■ **Work request**
I'd like the data beneath this line reproduced exactly, without any of its images.

■ **Data provided**
§ §

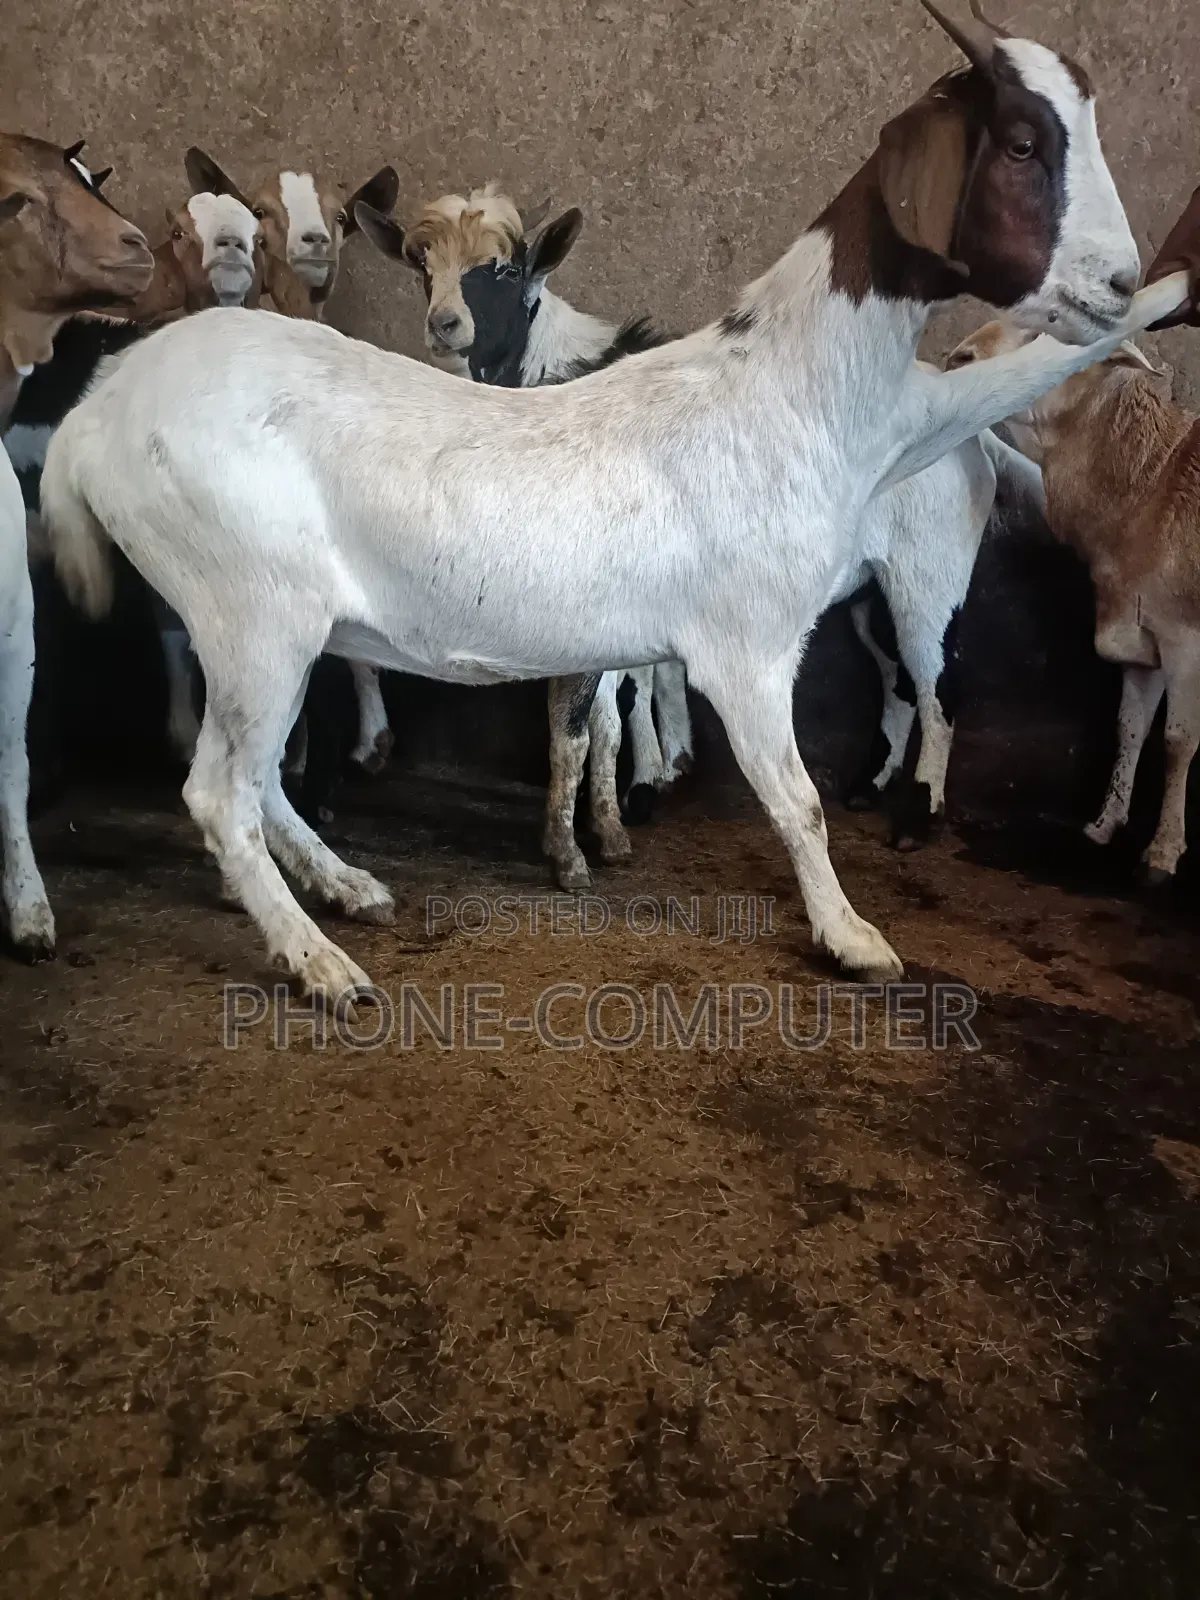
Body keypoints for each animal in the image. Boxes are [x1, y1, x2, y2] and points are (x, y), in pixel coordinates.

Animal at [947, 318, 1200, 882]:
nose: (958, 358)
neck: (1149, 485)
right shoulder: (1140, 636)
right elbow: (1129, 729)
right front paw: (1105, 825)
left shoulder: (1185, 642)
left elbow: (1177, 742)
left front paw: (1163, 851)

§ §

■ **Solved exercise**
Body keypoints for each animal in the image. Boxes are [x1, y1, x2, y2] and points are (x, y), in pixel coordinates.

Animal at [947, 318, 1200, 882]:
nose: (958, 358)
neck: (1149, 485)
right shoulder: (1140, 636)
right elbow: (1129, 729)
right front paw: (1105, 825)
left shoulder: (1185, 642)
left elbow: (1177, 742)
left front paw: (1163, 851)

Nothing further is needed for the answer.